Paris Hilton says that being in lockup for a few weeks was traumatic. I think being shot at in Iraq would be traumatic — not taking a little time off from having every whim satisfied on a whim. Nonetheless, different folks have different levels of trauma-handling ability. She apparently reached hers. (The lovely Paris was sent to jail for driving on a suspended license following a DUI charge. And good for that judge.)
The fact that Paris Hilton takes herself seriously — she once spoke of "retiring" (and I wondered: "From what?") — is not what's offensive. Socialites have been doing that for decades, I suppose.
What offends me is that anybody, sometimes it seems everybody, takes her — and, for that matter, her "sisters," Britney Spears and Lindsay Lohan — seriously to the point of obsession.
And so while the young heiress whose claim to acting fame comes from starring in a TV reality show about herself — her real claim to fame is accidentally starring in an Internet sex video — was in jail, we regularly heard about her schedule, her meals, her outbursts. Just before her sentence of some 23 days was up, one headline read: "The World Awaits Paris' Release."
Please tell me the World has better things to wait for.
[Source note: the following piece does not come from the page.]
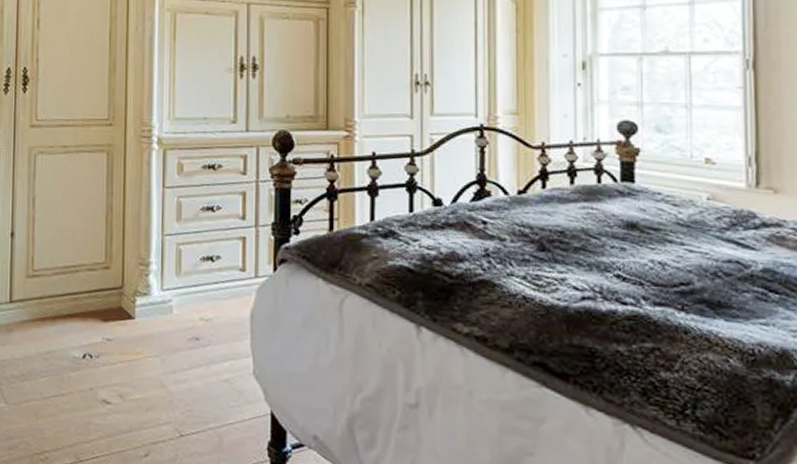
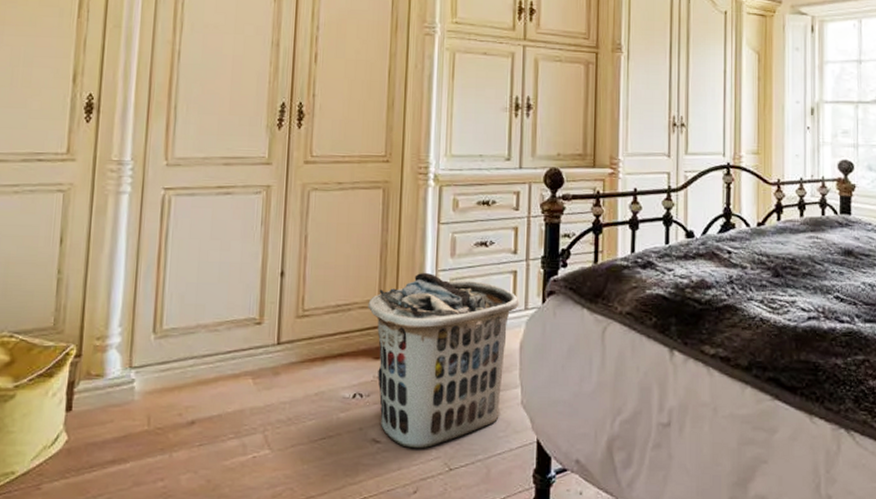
clothes hamper: none [95,236,249,413] -> present [368,272,519,449]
Then she got a prime spot on CNN's "Larry King Live" this week. Or rather, King got her for a scripted interview. In the world of media, Paris Hilton, especially Paris Hilton right after jail, is what's known as a huge "get."
Thanks to media saturation and the Internet, we can see every (ugly) detail of a celebrity's life. In particular, gone are the days when Tiger Beat ruled magazine picks of young girls (and we read upbeat stories of our favorite young crushes). Now it's Paris in jail and Lindsay passed out and drooling in a car, almost in real time. Surely at least some young girls are thinking, "Wow — you can act like that and be rich and famous and have fans? Note to self ..."
Society has always been obsessed with celebrity and celebrity shallowness; now this is all just easier to get ahold of. In that sense, the Internet gossip sprees are not unlike pornography. The latter has always been there. But when I was growing up, a teenager might get ahold of a Playboy magazine and it had to last the entire neighborhood of high-school boys about two years. Today with the Internet, the floodgates have opened and it's 24/7.
In an earlier age when the gossip rags had limited pages and television limited channels and news minutes, Paris, who can't sing or act, might not have made it onto them as easily. Now, the almost infinite media of television and the Internet are aching for content. And she and her cohorts provide it, well, 24/7.
That's when you realize more than ever that, as a parent, society can't do our job for us. I don't try to use Paris Hilton as an object lesson, or at least I don't stop there. This isn't really about her. In fact, she might have some really positive qualities — we just would never hear about them in today's media world. That's the point: The Paris Hilton coverage is more than anything else a symptom of the problem that our culture values, or at least is obsessed with, the wrong things, and those wrong things are more available than ever.
I want my girls — and my son — to value what matters. I want them to value excellence in any good thing, including the entertainment world. But most of all, I want them to value excellence in character. News flash: I can't let a world defined by Paris Hilton change what's true for the "world" of my children and me. A world obsessed with her may make my job harder. But it is still ultimately up to me, no matter how the culture is raising up Paris and her friends, to raise my kids to stand up to the world and think through making wise value judgments on their own.